Carter J E
Women's Health Center of South Orange County, Inc., Mission Viejo, California, USA.
J Reprod Med. 1999 May;44(5):417-22.
To describe a technique and results of uterine suspension and positioning by extraperitoneal ligament investment, fixation and truncation (UPLIFT).
Seventy-five women aged 19-48 years in a private referral center with chronic pelvic pain, dyspareunia and dysmenorrhea seeking treatment were evaluated and treated over a two-year period. Laparoscopic uterine suspension was performed using the Carter-Thomason 2-mm needle point suture passer. The instrument was passed within and along the round ligament. Thus, a pledget of round ligament and bridge of fascial tissue were created.
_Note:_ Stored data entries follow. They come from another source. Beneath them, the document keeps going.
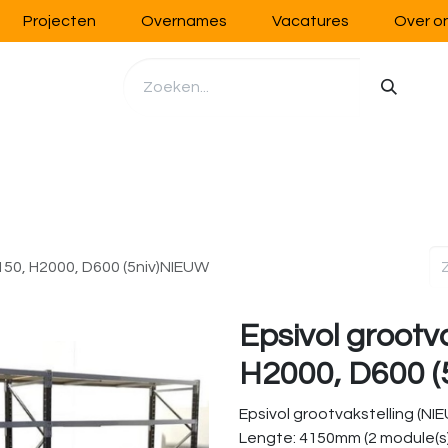
Projecten
Overnames
Vacatures
Over o
richting
Werkplaatsinrichting
Opslag
Handling
4150, H2000, D600 (5niv)NIEUW
Epsivol grootv
H2000, D600 
Epsivol grootvakstelling (NI
Lengte: 4150mm (2 module(s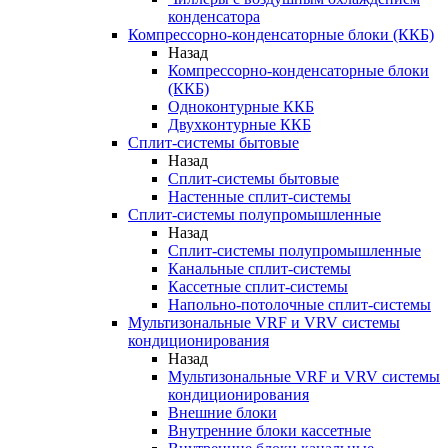
конденсатора
Компрессорно-конденсаторные блоки (ККБ)
Назад
Компрессорно-конденсаторные блоки
(ККБ)
Одноконтурные ККБ
Двухконтурные ККБ
Сплит-системы бытовые
Назад
Сплит-системы бытовые
Настенные сплит-системы
Сплит-системы полупромышленные
Назад
Сплит-системы полупромышленные
Канальные сплит-системы
Кассетные сплит-системы
Напольно-потолочные сплит-системы
Мультизональные VRF и VRV системы
кондиционирования
Назад
Мультизональные VRF и VRV системы
кондиционирования
Внешние блоки
Внутренние блоки кассетные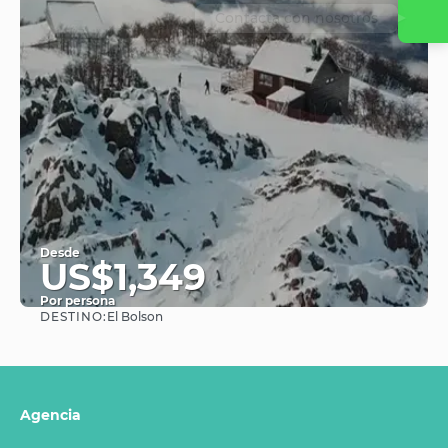
Contacta con nosotros
Desde
US$1,349
Por persona
DESTINO:
El Bolson
Ver
Agencia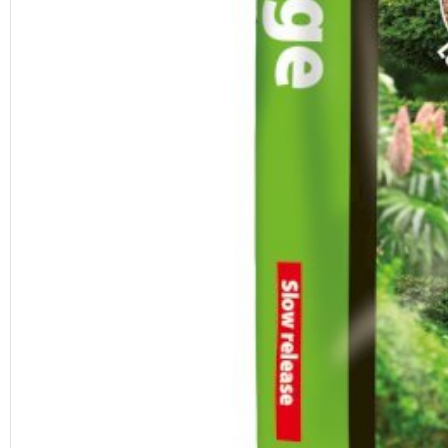
Previous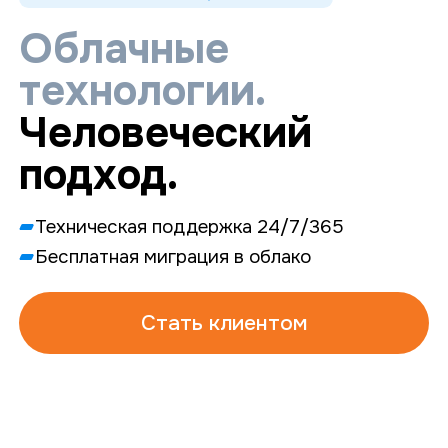
Облачные
технологии.
Человеческий
подход.
Техническая поддержка 24/7/365
Бесплатная миграция в облако
Стать клиентом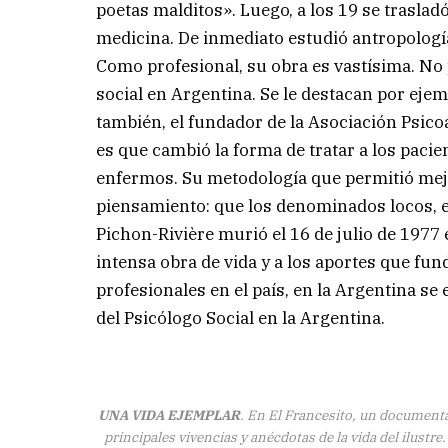
poetas malditos». Luego, a los 19 se trasla
medicina. De inmediato estudió antropología y
Como profesional, su obra es vastísima. No 
social en Argentina. Se le destacan por ejemp
también, el fundador de la Asociación Psicoa
es que cambió la forma de tratar a los pacie
enfermos. Su metodología que permitió mejor
piensamiento: que los denominados locos, e
Pichon-Rivière murió el 16 de julio de 1977
intensa obra de vida y a los aportes que f
profesionales en el país, en la Argentina se 
del Psicólogo Social en la Argentina.
UNA VIDA EJEMPLAR
. En El Francesito, un documenta
principales vivencias y anécdotas de la vida del ilustre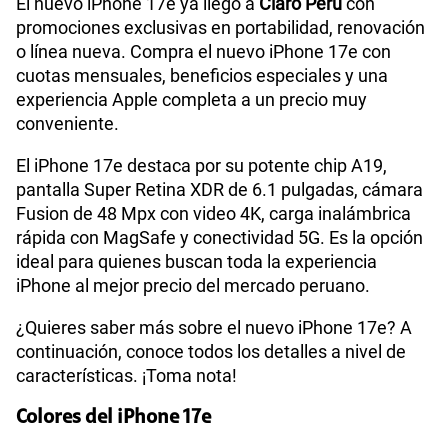
El nuevo iPhone 17e ya llegó a
Claro Perú
con
promociones exclusivas en portabilidad, renovación
o línea nueva. Compra el nuevo iPhone 17e con
Procesador
Chip Apple A19
cuotas mensuales, beneficios especiales y una
experiencia Apple completa a un precio muy
conveniente.
Tamaño de Pantalla
6.1 pulgadas
El iPhone 17e destaca por su potente chip A19,
pantalla Super Retina XDR de 6.1 pulgadas, cámara
WiFI
Si
Fusion de 48 Mpx con video 4K, carga inalámbrica
rápida con MagSafe y conectividad 5G. Es la opción
ideal para quienes buscan toda la experiencia
Peso
170 g
iPhone al mejor precio del mercado peruano.
¿Quieres saber más sobre el nuevo iPhone 17e? A
continuación, conoce todos los detalles a nivel de
Bluetooth
Si
características. ¡Toma nota!
Colores del iPhone 17e
48 Mpx (Fusion) con teleobjetivo
Cámara de fotos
Performing the uterine suspension procedure in this manner created shortened, thickened and strengthened ligaments that suspended the uterine fundus securely in a mildly anteverted position at the level of the exit point of the round ligaments through the inguinal canal.
The procedure was performed without complications in 75 patients over a two-year span. Each patient was evaluated for degree of retroversion and was assessed by ultrasound to identify any uterine or ovarian abnormalities. Pelvic pain and dyspareunia were reproduced by palpation of the retroverted uterus. The procedure took an average of 12 minutes to perform. All procedures were performed as outpatient procedures with same-day discharge, and there were no intraoperative complications. Delayed postoperative pain at the suspension site significant enough to require oral analgesia or injection with local anesthesia occurred in five patients (7%), four for one week and one for one month. For all 75 patients the pain with menses decreased from 8.4 to 1.7, with 0 being no pain and 10 being the worst pain the patient had ever experienced (P < .01, Wilcoxon's Signed Rank Test). Pain with intercourse decreased from 8.1 to 1.5 (P < .01, Wilcoxon's Signed Rank Test). Sixty-three patients (84%) reported essentially no pain (0-2), while 5 (7%) reported mild pain (2-5), 3 (4%) reported moderate pain (5-7), and 4 (5%) continued to have the pain that they had had before the surgery (8-10). For the 20 patients for whom a retroverted uterus was the only significant pathologic finding, 18 of these (90%) had immediate and sustained relief from their symptoms.
When dyspareunia, dysmenorrhea and pelvic pain are associated with a retroverted uterus, the uterus can be repositioned to a slightly anteverted position by UPLIFT with the Carter-Thomason needle point suture passer. Results with this anatomically correct technique are consistent with those previously given for other uterine suspension procedures. The advantages of this procedure are ease of performance, strengthening of the ligaments by shortening and the investment procedure, and a repair that maintains normal anatomic relationships.
描述经腹膜外韧带包埋、固定和截断的子宫悬吊及复位技术(UPLIFT)及其结果。
在一家私立转诊中心,对75名年龄在19 - 48岁、患有慢性盆腔疼痛、性交困难和痛经并寻求治疗的女性进行了为期两年的评估和治疗。使用卡特 - 托马森2毫米针尖缝合器进行腹腔镜子宫悬吊术。该器械经圆韧带内部并沿其走行穿过。由此,形成了一块圆韧带组织块和筋膜组织桥。以这种方式进行子宫悬吊手术可使韧带缩短、增厚并加强,从而将子宫底牢固地悬吊在圆韧带通过腹股沟管出口水平的轻度前倾位置。
在两年时间里,75例患者手术均无并发症。对每位患者评估子宫后倾程度,并通过超声检查以确定是否存在子宫或卵巢异常。通过触诊后倾子宫再现盆腔疼痛和性交困难。手术平均耗时12分钟。所有手术均作为门诊手术,患者当日出院,术中无并发症。5例患者(7%)术后在悬吊部位出现延迟性疼痛,严重到需要口服镇痛药或局部麻醉注射,其中4例持续一周,1例持续一个月。对于所有75例患者,月经疼痛评分从8.4降至1.7(0表示无疼痛,10表示患者经历过的最严重疼痛,Wilcoxon符号秩和检验,P <.01)。性交疼痛评分从8.1降至1.5(Wilcoxon符号秩和检验,P <.01)。63例患者(84%)报告基本无疼痛(0 - 2分),5例(7%)报告轻度疼痛(2 - 5分),3例(4%)报告中度疼痛(5 - 7分),4例(5%)仍有术前的疼痛(8 - 10分)。对于20例子宫后倾是唯一显著病理发现的患者,其中18例(90%)症状立即且持续缓解。
当性交困难、痛经和盆腔疼痛与子宫后倾相关时,可使用卡特 - 托马森针尖缝合器通过UPLIFT技术将子宫复位至轻度前倾位置。这种解剖学上正确的技术结果与先前其他子宫悬吊手术的结果一致。该手术的优点包括操作简便,可以通过缩短和包埋过程加强韧带,以及修复过程维持了正常的解剖关系。